Copy, exactly and without additions, every line in the records below from the one holding "Funda reviews" through the one holding "Waardecheque", both ends included.

**Data section:**
* * * * * * *

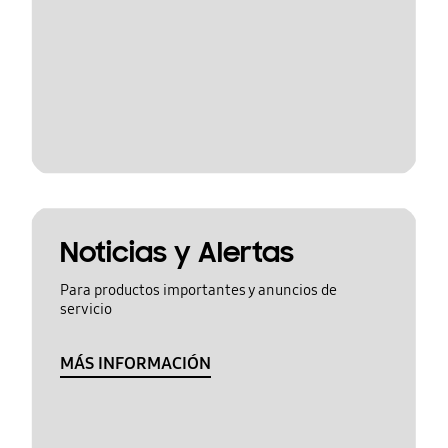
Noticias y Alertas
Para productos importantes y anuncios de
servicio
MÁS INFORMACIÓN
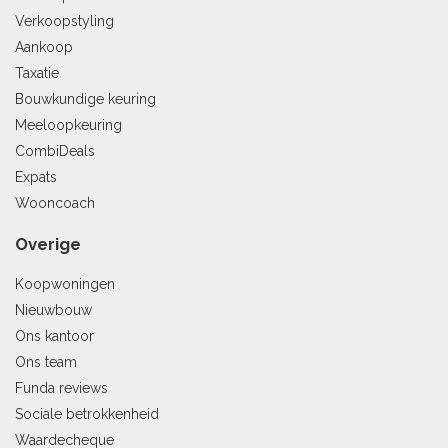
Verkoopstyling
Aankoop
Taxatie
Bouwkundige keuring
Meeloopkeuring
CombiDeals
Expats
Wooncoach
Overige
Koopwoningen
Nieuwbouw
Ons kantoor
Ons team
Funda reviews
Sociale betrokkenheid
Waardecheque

* * * * * * *

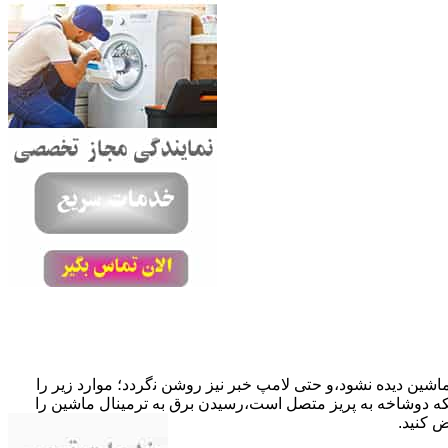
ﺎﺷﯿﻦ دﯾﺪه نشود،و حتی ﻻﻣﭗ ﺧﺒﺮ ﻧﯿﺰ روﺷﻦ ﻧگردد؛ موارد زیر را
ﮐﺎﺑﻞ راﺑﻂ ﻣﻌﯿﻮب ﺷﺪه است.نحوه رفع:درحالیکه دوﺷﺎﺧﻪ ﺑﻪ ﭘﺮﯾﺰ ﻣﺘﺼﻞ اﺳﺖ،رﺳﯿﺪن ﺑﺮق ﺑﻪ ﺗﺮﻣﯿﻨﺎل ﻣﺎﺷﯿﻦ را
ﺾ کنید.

* * * * * * *

**Task answer:**
Funda reviews
Sociale betrokkenheid
Waardecheque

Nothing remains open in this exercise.